Pinus strobus (Linnaeus)
April to May
Maine adopted the White Pine Cone following its use in the National Garland of Flowers at the 1893 World’s Fair.
The Eastern White Pine is the largest conifer in North America and can live up to 500 years.
Did you know that Maine is the only state whose state flower is not actually a flower at all? Lawmakers chose the White Pine Cone because the state was commonly known as the Pine Tree state.
The White Pine Cone and Tassel of the Eastern White Pine has green and blue-green needles which are usually two to five inches long and grow in clusters of five sprigs. The tree’s cones are brown and slender and grow alongside its needles at the end of the pine’s branches. The towering conifer grows abundantly across the state of Maine and has long ties to the state’s lumber industry.
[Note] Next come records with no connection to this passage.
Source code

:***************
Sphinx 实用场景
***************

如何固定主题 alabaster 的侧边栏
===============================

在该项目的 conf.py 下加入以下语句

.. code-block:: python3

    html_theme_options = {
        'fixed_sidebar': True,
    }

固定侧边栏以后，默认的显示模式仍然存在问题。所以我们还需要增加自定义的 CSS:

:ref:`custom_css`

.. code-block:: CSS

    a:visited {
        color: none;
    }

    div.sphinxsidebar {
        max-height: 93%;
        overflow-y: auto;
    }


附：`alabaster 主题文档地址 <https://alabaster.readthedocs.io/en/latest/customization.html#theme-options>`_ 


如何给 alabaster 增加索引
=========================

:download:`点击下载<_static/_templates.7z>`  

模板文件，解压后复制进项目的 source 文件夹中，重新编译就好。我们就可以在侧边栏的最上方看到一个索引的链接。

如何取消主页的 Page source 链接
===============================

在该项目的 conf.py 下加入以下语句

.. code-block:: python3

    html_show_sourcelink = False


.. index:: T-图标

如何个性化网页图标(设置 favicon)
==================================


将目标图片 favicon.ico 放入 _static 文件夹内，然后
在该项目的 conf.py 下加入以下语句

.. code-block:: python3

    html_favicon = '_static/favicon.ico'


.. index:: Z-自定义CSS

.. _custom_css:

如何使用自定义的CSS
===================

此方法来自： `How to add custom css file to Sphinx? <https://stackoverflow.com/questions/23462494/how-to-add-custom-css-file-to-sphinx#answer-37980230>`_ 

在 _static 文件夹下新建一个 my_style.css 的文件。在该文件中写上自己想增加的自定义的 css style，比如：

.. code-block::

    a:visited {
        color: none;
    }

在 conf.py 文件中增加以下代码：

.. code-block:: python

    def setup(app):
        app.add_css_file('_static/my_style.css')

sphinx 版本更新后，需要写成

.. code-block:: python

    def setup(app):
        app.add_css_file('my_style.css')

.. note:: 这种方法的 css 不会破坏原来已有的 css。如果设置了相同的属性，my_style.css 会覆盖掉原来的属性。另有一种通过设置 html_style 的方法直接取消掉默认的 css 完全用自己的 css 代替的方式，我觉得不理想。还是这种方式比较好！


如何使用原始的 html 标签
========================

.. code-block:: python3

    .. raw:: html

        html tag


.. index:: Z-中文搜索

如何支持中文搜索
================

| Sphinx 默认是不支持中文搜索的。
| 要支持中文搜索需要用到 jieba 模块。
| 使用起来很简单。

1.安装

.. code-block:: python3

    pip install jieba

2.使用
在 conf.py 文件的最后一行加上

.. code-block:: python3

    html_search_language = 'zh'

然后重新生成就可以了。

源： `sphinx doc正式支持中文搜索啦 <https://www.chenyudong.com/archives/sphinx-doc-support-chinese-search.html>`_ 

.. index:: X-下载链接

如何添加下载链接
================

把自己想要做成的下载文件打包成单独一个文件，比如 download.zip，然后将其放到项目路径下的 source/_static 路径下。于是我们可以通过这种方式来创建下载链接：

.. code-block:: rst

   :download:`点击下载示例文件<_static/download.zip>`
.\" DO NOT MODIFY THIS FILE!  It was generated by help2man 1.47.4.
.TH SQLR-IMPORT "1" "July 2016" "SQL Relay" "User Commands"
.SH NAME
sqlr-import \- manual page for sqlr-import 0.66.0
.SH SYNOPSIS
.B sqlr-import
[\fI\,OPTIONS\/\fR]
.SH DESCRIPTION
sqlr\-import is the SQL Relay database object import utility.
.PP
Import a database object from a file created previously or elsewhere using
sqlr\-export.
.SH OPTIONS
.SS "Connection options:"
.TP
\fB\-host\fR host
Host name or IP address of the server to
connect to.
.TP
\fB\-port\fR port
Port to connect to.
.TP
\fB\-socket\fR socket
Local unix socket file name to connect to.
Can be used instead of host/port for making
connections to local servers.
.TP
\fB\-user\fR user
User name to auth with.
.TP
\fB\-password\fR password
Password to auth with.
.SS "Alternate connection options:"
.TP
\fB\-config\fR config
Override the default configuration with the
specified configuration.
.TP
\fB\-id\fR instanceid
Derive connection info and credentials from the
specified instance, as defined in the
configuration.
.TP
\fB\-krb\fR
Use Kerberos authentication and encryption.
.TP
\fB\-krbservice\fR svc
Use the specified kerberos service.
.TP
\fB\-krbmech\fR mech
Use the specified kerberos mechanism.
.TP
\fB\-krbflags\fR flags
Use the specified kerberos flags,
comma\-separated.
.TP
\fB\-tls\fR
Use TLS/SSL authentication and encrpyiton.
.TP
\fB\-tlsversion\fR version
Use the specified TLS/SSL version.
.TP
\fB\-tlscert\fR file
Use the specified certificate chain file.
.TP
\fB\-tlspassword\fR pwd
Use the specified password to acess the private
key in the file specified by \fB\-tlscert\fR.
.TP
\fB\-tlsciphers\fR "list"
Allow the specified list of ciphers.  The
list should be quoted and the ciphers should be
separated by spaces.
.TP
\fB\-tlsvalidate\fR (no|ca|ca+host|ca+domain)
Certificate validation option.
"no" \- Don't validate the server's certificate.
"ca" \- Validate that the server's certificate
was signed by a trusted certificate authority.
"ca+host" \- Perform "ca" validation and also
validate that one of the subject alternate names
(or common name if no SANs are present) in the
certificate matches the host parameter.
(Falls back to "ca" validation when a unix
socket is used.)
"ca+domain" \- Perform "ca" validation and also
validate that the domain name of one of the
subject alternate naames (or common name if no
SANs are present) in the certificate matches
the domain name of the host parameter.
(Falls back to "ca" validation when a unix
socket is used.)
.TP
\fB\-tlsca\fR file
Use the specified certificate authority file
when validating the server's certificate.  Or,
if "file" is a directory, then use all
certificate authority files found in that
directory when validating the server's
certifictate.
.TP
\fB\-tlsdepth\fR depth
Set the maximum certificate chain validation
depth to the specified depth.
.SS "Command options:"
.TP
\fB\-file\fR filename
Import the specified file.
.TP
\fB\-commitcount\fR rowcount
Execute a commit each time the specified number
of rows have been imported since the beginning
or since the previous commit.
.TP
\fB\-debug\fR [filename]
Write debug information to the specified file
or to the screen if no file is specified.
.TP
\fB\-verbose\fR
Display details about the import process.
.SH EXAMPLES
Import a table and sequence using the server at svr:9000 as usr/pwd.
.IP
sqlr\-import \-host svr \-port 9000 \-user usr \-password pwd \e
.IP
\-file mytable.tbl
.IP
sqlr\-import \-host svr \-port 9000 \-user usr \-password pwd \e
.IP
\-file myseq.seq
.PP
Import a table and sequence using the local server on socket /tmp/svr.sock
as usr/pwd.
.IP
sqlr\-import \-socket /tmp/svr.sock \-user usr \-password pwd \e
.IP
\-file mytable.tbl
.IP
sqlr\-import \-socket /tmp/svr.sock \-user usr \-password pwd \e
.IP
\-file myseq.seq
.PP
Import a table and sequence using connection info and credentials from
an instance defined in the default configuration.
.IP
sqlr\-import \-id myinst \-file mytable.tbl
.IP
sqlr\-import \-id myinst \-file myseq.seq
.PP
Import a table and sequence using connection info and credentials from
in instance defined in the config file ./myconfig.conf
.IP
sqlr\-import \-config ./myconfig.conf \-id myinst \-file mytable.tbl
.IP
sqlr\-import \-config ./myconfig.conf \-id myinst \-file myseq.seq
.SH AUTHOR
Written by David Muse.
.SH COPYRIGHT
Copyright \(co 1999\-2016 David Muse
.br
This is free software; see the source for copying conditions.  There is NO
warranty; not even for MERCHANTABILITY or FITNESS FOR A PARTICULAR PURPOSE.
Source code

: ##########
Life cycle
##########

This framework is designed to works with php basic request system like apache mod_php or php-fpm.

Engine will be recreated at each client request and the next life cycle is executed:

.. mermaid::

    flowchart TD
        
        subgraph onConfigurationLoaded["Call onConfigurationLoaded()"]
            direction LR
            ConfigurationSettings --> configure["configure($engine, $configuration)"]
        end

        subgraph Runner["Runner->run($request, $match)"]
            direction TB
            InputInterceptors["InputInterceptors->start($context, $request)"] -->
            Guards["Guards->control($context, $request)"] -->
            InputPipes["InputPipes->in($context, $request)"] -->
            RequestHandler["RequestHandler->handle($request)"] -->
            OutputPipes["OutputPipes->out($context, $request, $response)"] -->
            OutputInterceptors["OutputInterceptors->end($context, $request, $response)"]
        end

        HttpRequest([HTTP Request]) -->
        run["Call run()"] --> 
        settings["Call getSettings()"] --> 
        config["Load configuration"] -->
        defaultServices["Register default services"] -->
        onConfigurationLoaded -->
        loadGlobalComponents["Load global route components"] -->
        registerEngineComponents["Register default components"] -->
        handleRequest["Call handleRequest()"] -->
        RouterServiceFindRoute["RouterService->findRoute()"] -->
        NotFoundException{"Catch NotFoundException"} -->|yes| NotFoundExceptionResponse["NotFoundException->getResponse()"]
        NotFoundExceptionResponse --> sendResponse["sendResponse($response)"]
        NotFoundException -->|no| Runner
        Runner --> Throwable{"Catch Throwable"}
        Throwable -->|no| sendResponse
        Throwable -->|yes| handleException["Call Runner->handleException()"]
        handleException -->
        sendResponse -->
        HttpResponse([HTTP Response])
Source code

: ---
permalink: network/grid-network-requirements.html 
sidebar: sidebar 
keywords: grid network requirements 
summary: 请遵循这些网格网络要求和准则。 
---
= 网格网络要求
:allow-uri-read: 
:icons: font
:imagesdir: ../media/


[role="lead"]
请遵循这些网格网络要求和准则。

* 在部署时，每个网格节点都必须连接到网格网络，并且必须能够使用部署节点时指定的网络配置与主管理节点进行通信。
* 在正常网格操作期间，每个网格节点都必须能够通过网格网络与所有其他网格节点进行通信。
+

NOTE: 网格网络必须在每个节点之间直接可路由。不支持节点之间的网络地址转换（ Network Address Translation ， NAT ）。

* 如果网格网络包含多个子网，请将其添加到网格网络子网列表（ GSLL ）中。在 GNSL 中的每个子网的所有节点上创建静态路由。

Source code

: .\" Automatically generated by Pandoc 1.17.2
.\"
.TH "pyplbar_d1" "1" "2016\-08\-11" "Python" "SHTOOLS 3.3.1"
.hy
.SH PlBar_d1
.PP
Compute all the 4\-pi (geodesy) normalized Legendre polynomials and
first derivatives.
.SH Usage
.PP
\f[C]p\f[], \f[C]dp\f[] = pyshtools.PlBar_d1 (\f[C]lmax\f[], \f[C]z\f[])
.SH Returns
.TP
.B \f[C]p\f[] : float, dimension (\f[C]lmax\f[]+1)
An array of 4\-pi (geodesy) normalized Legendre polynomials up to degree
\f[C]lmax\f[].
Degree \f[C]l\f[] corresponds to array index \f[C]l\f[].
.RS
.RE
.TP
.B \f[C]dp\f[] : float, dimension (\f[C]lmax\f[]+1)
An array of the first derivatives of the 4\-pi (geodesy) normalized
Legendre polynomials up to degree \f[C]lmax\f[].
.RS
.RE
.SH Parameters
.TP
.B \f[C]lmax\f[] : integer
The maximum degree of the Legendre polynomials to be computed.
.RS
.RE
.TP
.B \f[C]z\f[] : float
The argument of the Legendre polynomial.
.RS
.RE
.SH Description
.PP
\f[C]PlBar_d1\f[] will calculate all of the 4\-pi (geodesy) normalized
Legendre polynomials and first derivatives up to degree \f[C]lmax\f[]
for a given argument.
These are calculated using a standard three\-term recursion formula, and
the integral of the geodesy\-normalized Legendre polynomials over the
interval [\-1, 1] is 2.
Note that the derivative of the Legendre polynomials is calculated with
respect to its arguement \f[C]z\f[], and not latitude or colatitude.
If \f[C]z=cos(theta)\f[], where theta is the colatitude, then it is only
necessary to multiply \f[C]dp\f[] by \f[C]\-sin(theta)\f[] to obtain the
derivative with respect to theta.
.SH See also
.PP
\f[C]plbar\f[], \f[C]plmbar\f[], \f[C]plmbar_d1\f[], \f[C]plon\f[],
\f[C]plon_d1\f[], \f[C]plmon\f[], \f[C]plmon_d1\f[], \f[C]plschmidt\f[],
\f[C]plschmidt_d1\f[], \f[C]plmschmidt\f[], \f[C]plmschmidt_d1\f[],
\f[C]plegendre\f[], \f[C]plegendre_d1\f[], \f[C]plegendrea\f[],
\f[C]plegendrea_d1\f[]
The lofty evergreens have long dominated the state’s picturesque landscape, from its rocky seacoasts to its thick inland wilderness. Lumber products milled from pine trees have fueled the state’s economy since the 1600s.
To see the Maine state flower, one only needs to venture across the state’s border. Besides their ubiquitous natural presence, these pine trees are used in Maine for landscaping and in reforestation. They are also one of the most planted plants in the country and can be found in New York, Michigan, Wisconsin and Canada.
Aside from its role in the timber industry, the tree upon which the Maine state flower grows has other historical value. During colonial times, its strong, straight trunks were used to make masts for ships sailing in the British Royal Navy.